- WORK INSTRUCTION
The answer must be every line below that contains the string "Right".

- DATA FOR THE TASK
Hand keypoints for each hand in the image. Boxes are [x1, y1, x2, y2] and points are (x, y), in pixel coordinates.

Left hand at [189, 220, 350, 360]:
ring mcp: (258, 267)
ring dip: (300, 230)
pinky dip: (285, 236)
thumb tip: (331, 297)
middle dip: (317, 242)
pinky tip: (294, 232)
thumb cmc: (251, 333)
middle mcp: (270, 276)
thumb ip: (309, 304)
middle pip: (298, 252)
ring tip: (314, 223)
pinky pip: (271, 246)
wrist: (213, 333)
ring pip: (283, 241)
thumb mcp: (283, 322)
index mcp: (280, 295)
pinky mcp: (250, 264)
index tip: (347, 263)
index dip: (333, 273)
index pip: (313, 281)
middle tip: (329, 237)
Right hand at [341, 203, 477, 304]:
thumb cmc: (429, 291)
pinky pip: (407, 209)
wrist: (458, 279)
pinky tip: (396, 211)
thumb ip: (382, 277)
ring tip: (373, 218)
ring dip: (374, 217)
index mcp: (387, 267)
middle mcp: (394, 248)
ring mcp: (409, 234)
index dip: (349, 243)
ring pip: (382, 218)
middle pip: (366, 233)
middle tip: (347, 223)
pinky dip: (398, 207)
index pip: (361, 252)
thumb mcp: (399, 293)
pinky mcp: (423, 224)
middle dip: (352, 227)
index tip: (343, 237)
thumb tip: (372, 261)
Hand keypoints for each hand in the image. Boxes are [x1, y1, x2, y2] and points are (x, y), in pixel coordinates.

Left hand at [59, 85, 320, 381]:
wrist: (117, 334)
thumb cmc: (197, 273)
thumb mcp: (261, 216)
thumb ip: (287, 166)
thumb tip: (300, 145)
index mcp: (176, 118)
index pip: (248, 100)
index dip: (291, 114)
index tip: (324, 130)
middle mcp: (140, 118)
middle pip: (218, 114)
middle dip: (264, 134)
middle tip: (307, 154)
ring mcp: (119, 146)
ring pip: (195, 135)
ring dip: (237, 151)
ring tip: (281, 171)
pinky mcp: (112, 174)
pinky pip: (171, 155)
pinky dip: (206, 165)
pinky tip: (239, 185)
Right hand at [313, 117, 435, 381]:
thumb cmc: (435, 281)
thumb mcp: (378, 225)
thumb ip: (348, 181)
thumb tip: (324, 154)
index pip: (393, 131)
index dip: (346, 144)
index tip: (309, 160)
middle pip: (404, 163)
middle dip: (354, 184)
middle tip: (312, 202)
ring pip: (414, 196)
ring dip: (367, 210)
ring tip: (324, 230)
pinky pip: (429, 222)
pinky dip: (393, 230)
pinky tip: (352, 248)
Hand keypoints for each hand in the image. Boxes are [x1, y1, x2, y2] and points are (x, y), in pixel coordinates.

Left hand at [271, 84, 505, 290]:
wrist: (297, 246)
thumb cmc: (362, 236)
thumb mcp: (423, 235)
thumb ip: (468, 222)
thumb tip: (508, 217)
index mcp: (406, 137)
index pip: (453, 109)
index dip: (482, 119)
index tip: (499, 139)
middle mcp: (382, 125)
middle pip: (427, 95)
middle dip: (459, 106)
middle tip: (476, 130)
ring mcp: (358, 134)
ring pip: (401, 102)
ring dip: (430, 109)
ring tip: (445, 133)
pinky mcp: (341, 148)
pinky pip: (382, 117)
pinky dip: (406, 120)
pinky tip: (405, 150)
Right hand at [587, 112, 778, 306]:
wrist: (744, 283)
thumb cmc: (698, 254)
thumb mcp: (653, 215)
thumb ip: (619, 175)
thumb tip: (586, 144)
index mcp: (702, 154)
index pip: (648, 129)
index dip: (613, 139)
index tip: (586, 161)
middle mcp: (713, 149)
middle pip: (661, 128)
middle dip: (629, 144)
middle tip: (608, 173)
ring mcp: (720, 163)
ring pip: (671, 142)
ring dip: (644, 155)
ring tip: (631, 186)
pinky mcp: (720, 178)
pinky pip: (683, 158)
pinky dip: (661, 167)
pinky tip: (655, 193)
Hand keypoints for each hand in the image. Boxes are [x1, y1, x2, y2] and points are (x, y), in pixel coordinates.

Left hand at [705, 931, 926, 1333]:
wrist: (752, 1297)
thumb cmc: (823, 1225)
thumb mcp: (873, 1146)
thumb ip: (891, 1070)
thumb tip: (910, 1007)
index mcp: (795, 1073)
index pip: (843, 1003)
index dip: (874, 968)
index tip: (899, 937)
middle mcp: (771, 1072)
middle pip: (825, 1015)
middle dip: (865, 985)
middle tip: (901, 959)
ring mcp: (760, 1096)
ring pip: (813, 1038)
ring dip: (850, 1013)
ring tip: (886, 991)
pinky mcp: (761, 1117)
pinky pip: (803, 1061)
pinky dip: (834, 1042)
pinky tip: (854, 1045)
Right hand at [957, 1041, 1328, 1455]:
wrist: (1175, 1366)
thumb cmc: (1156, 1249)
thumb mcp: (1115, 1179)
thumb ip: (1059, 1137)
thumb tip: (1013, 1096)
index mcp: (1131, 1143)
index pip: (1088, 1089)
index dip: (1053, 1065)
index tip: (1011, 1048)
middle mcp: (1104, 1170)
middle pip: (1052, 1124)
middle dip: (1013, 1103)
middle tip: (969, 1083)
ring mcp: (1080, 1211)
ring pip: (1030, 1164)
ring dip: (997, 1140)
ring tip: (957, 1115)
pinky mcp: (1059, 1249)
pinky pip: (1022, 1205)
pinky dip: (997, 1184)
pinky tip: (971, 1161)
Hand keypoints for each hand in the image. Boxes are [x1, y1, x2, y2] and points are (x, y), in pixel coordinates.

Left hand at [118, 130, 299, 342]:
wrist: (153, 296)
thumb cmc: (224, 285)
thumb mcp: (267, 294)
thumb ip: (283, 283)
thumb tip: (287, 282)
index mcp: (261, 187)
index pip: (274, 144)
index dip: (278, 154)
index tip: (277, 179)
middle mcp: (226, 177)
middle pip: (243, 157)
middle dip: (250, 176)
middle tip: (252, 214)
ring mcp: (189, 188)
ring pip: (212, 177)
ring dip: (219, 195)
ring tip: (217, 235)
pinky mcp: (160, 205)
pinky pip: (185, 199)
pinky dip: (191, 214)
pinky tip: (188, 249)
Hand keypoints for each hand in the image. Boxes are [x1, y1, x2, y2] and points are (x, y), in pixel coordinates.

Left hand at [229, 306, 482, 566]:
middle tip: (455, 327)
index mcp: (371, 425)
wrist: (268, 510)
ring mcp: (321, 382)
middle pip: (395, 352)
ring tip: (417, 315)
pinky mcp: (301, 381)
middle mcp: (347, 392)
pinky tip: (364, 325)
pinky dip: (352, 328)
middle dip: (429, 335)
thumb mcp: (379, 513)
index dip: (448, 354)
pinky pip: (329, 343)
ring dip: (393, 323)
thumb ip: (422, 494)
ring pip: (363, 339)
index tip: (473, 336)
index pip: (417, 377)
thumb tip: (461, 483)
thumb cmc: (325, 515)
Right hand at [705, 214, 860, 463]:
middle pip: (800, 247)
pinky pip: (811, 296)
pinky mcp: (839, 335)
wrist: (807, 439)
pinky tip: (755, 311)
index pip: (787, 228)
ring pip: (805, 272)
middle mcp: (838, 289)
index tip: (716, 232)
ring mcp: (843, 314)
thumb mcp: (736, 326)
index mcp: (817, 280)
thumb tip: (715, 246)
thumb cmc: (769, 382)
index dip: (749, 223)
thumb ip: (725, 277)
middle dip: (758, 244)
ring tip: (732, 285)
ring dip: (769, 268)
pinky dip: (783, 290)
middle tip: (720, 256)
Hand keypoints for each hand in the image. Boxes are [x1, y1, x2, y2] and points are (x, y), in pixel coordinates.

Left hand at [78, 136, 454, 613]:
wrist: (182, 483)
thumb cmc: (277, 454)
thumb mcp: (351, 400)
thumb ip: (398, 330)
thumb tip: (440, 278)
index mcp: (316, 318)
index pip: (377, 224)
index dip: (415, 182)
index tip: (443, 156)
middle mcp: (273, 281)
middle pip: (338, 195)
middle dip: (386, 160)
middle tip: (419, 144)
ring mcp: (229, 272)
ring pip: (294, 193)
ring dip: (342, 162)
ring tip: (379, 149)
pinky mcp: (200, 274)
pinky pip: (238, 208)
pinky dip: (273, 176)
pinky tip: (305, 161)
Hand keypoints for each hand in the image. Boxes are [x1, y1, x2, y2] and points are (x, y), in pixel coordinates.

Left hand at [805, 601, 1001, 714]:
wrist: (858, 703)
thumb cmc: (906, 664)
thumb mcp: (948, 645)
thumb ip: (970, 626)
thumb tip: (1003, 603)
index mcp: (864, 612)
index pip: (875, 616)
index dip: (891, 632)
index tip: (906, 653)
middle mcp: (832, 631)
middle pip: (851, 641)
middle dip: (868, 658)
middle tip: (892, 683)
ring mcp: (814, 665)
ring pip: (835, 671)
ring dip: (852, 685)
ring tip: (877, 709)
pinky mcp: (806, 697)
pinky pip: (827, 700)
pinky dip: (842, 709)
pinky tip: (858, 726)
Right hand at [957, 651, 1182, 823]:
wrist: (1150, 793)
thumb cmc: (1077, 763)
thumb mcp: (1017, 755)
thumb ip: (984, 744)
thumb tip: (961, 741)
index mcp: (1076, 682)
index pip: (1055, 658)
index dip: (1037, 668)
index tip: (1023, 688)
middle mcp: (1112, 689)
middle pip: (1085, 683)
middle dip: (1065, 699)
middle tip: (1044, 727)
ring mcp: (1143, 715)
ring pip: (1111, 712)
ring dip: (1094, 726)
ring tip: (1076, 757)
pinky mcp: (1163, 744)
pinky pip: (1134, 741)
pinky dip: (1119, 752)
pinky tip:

- OUTPUT OF THE TASK
Right hand at [341, 203, 477, 304]:
Right hand at [313, 117, 435, 381]:
Right hand at [587, 112, 778, 306]:
Right hand at [957, 1041, 1328, 1455]:
Right hand at [705, 214, 860, 463]:
Right hand at [957, 651, 1182, 823]:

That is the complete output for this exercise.